### AVAILABLE DATA ###

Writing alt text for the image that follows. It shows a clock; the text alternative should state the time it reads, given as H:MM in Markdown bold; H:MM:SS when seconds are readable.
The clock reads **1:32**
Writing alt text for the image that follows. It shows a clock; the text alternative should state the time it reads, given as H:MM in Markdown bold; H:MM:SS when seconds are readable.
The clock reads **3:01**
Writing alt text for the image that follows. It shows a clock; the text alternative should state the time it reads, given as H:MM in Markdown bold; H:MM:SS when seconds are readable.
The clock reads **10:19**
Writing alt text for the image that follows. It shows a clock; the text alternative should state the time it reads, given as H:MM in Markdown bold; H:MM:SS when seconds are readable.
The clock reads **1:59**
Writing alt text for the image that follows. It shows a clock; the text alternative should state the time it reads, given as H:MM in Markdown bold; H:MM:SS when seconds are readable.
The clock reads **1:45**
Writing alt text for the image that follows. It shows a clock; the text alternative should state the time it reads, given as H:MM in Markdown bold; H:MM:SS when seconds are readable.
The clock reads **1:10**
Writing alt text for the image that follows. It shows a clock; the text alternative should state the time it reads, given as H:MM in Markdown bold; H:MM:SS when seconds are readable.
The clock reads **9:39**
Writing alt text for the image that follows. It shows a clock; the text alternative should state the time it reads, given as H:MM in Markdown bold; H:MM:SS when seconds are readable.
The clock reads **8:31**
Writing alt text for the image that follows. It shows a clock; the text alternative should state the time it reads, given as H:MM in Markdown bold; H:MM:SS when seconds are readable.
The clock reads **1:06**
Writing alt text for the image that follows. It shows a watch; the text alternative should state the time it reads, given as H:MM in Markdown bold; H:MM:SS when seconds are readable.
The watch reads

###

▶ **OBJECTIVE**
Return every one of the records above word for word, changing nothing and adding nothing.

▶ **PROBLEM SOLUTION**
Writing alt text for the image that follows. It shows a clock; the text alternative should state the time it reads, given as H:MM in Markdown bold; H:MM:SS when seconds are readable.
The clock reads **1:32**
Writing alt text for the image that follows. It shows a clock; the text alternative should state the time it reads, given as H:MM in Markdown bold; H:MM:SS when seconds are readable.
The clock reads **3:01**
Writing alt text for the image that follows. It shows a clock; the text alternative should state the time it reads, given as H:MM in Markdown bold; H:MM:SS when seconds are readable.
The clock reads **10:19**
Writing alt text for the image that follows. It shows a clock; the text alternative should state the time it reads, given as H:MM in Markdown bold; H:MM:SS when seconds are readable.
The clock reads **1:59**
Writing alt text for the image that follows. It shows a clock; the text alternative should state the time it reads, given as H:MM in Markdown bold; H:MM:SS when seconds are readable.
The clock reads **1:45**
Writing alt text for the image that follows. It shows a clock; the text alternative should state the time it reads, given as H:MM in Markdown bold; H:MM:SS when seconds are readable.
The clock reads **1:10**
Writing alt text for the image that follows. It shows a clock; the text alternative should state the time it reads, given as H:MM in Markdown bold; H:MM:SS when seconds are readable.
The clock reads **9:39**
Writing alt text for the image that follows. It shows a clock; the text alternative should state the time it reads, given as H:MM in Markdown bold; H:MM:SS when seconds are readable.
The clock reads **8:31**
Writing alt text for the image that follows. It shows a clock; the text alternative should state the time it reads, given as H:MM in Markdown bold; H:MM:SS when seconds are readable.
The clock reads **1:06**
Writing alt text for the image that follows. It shows a watch; the text alternative should state the time it reads, given as H:MM in Markdown bold; H:MM:SS when seconds are readable.
The watch reads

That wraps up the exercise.